Glue Tests

5 08 2012

I have been doing a bit of experimenting with what type of glue to use for the envelopes. I purchased a glue that is suppose to be flexible once set and also can handle extreme temperatures. This sounded really good at the time so I picked some up to give a try. This is a picture of what I bought.

Don’t use this glue. Doesn’t set properly

I fear that I jumped the gun a little with this one. It did not occur to me at the time to think about how this stuff sets. So after the 12 hours that the packaging says to wait for before the glue sets on non-porous materials, the glue still wasn’t dry. I got carried away with life for the next few days and when I came back, most of it still wasn’t dry and the parts that were dry just pealed away.

I did a little bit more research at this point and found that the water in the air is actually the substance that causes super glues to set. Since space blankets are water proof, there was no way that the moisture in the atmosphere was ever going to get inside properly to create a strong join. I also found a reference, lost that one sorry, that said that PE needs to be surface treated before it will take a proper bond when gluing it together. For the next experiment I am going to test some plastic glue I have laying around that comes with a marker that you prime the surface with before applying it. If this fails to work then I am going to try and find a two part epoxy kind of glue that is flexible enough for a balloon envelope but also does not rely on molecules in the atmosphere to set.

For now though, I will go through the process I used to test the glue;

The first thing to do is find out which side of the blanket is the aluminium and which side is the PE. To do this, it is a simple matter of using a sharp knife to scratch a either side of the blanket.

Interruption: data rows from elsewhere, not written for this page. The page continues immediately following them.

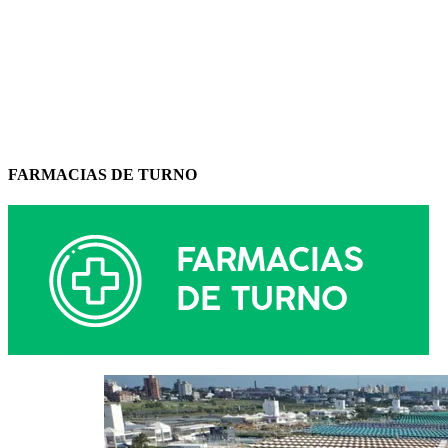
FARMACIAS DE TURNO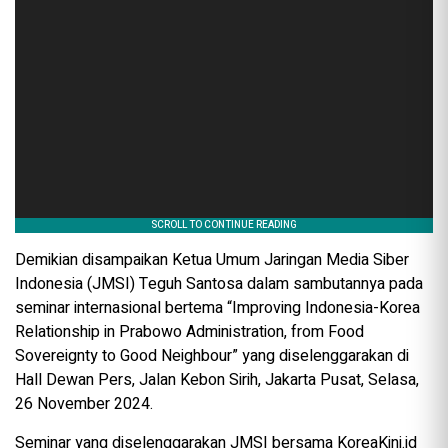
Demikian disampaikan Ketua Umum Jaringan Media Siber
Indonesia (JMSI) Teguh Santosa dalam sambutannya pada
seminar internasional bertema “Improving Indonesia-Korea
Relationship in Prabowo Administration, from Food
Sovereignty to Good Neighbour” yang diselenggarakan di
Hall Dewan Pers, Jalan Kebon Sirih, Jakarta Pusat, Selasa,
26 November 2024.
Seminar yang diselenggarakan JMSI bersama KoreaKini.id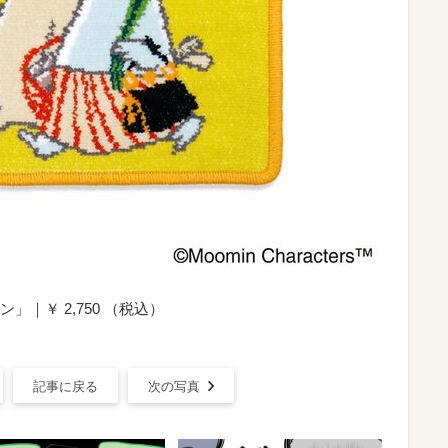
｜￥ 2,750 （税込）
記事に戻る
次の写真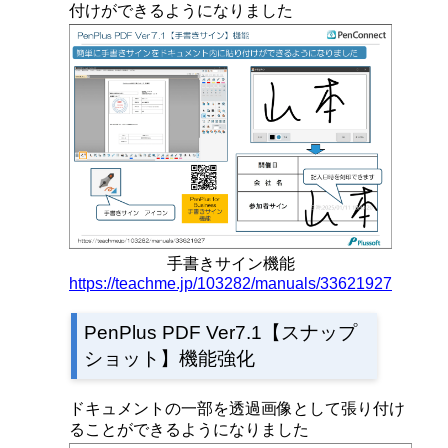
付けができるようになりました
手書きサイン機能
https://teachme.jp/103282/manuals/33621927
PenPlus PDF Ver7.1【スナップ
ショット】機能強化
ドキュメントの一部を透過画像として張り付け
ることができるようになりました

The side that the metal scrapes off of is obviously the aluminium side. I then labelled each side for future reference.

Find the metallised side by scratching at each side with a knife, shown here in red. Once found, mark each side with a permanent marker for future reference.

Next, I cut off  two small pieces and labelled both sides of each piece so that I knew which side was the metallised side. It is important to glue the two PE sides together and not the metallised sides, or one of each. Otherwise, the join will just peal away due to the weak bond between the PE and the metallised layers.

I then ran a small bead of glue down one side of a PE side of a piece of the blanket and laid the PE side of the other piece on top of that.

Make sure to glue the two PE sides together and not the metallised sides, or even one of each.

After the two pieces were glued together, I sandwiched them between a bunch of books to promote a strong join. After the 12 hour period, when I found out that it hadn’t set, I removed the books and let it sit out for another few days.

Test piece was sandwiched underneath a bunch of book for the initial 12 hour setting time. But, after it didn’t set, the books were removed and it was left for a few days.